The benchmarking process is facilitated by the Erlang module (`benchmarks/benchmark.erl`), which reads a designated dataset line by line. Each line in the dataset represents a key in the trie, and its associated value is the line number.
The dataset is utilized to perform various operations such as insertions, reads, and deletions, with the elapsed time measured for each operation.

The dataset used represents all the titles from the main namespace of the [Wikipedia archive][3].

To run the benchmark:

make benchmark MODULE=etrie DATASET=/Downloads/enwiki-latest-all-titles-in-ns0 LIMIT=1000000


- `MODULE`: the library used to benchmark. Can be one of : `etrie`, `ok_btrie` or `ok_trie`.
- `DATASET`: file path of the dataset.
- `LIMIT`: Maximum number of items to load from dataset. If < 1 then load the entire dataset.

#### Results

Unfortunately the [okeuday trie][4] implementation (`ok_btrie`  and `ok_trie`) it's pretty slow and I had to limit the number of items to 2 millions. 

Results are:

etrie:insert Time -> operations: 2000000 elapsed: 881.1570 ms, 440.5785 ns/key
etrie:lookup Time -> operations: 2000000 elapsed: 454.7810 ms, 227.3905 ns/key
etrie:remove Time -> operations: 2000000 elapsed: 532.2440 ms, 266.1220 ns/key

ok_btrie:insert Time -> operations: 2000000 elapsed: 60761.0590 ms, 30380.5295 ns/key
ok_btrie:lookup Time -> operations: 2000000 elapsed: 5925.6150 ms, 2962.8075 ns/key
ok_btrie:remove Time -> operations: 2000000 elapsed: 38510.2600 ms, 19255.1300 ns/key

ok_trie:insert Time -> operations: 2000000 elapsed: 61013.2730 ms, 30506.6365 ns/key
ok_trie:lookup Time -> operations: 2000000 elapsed: 2283.5370 ms, 1141.7685 ns/key
ok_trie:remove Time -> operations: 2000000 elapsed: 35662.8770 ms, 17831.4385 ns/key


#### Memory usage

I faced difficulty in finding an appropriate method to programmatically measure the memory consumption specifically utilized by the trie itself across different libraries. The challenge stems from the fact that the memory allocation by the `etrie` NIFs is not exclusively performed with `enif_*` methods. Consequently, Erlang lacks detailed statistics regarding the memory allocated directly through native C++ allocation methods.
To gain an understanding of memory allocation, I manually observed the memory usage of the `beam.smp` process using the `Activity Monitor` on OSX. 

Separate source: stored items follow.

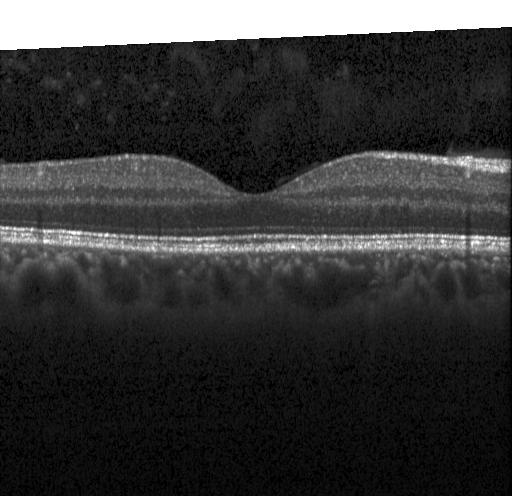
OCT B-scan, fovea-centered — Finding: no CNV, DME, or drusen.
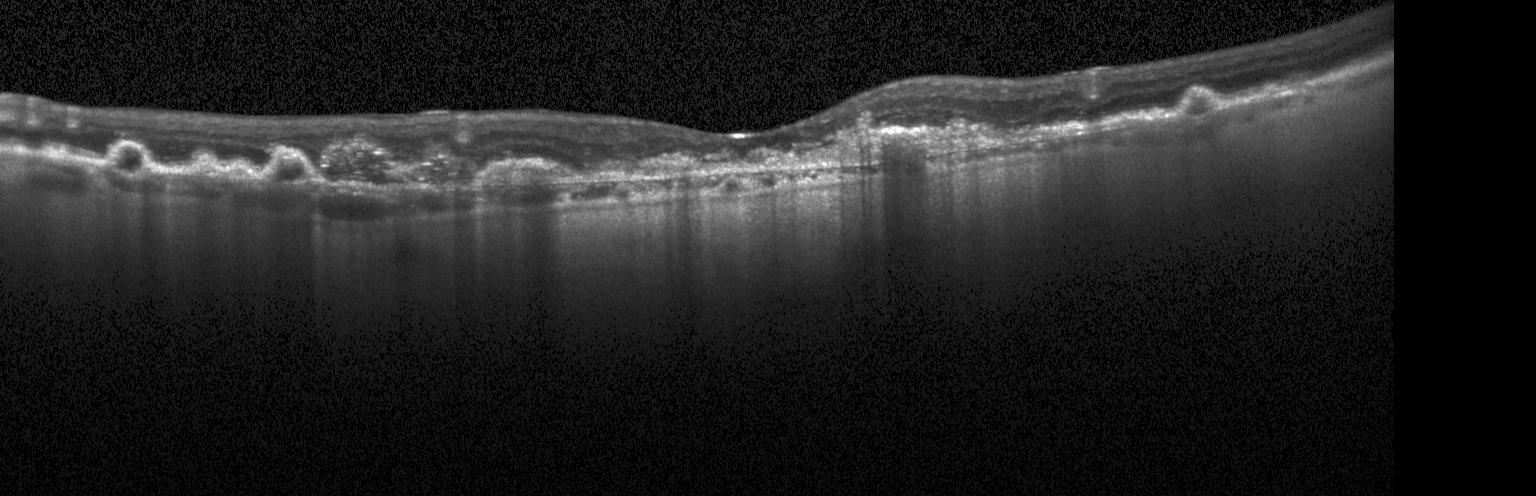
OCT finding: a choroidal neovascular membrane.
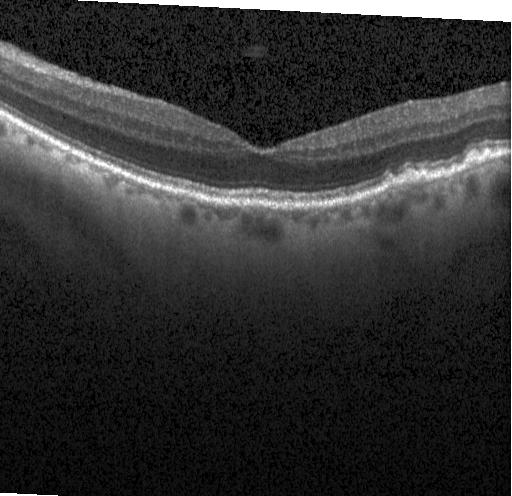

Heidelberg Spectralis · macular scan · SD-OCT · optical coherence tomography B-scan — This B-scan demonstrates drusen.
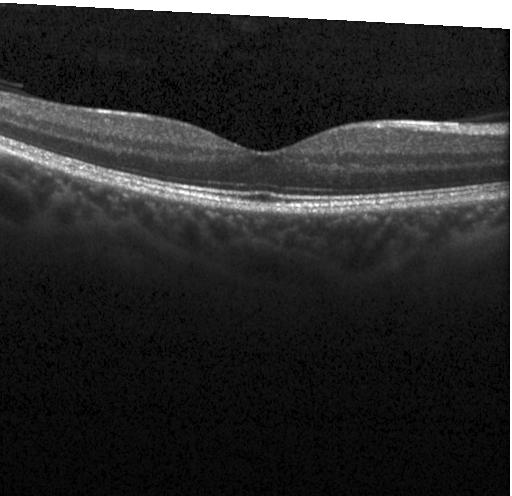 Macular OCT: no CNV, DME, or drusen.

Of course the memory reported contains many other things beside the one used by the trie itself but because of the big gap it's clear that `etrie` uses less memory.   

Results are:

etrie: 680 MB
ok_btrie: 4.67 GB
ok_trie: 5.42 GB

**Note:** The test employs the line index as a value, which is an `integer` and stored by `etrie` as a native data type. For other values lie tuples, lists, (see `Implementation Details` section) there might be additional overhead caused by `term_to_binary` encoding. 

## Tests

In order to run the integrity tests run `rebar3 eunit` from project root.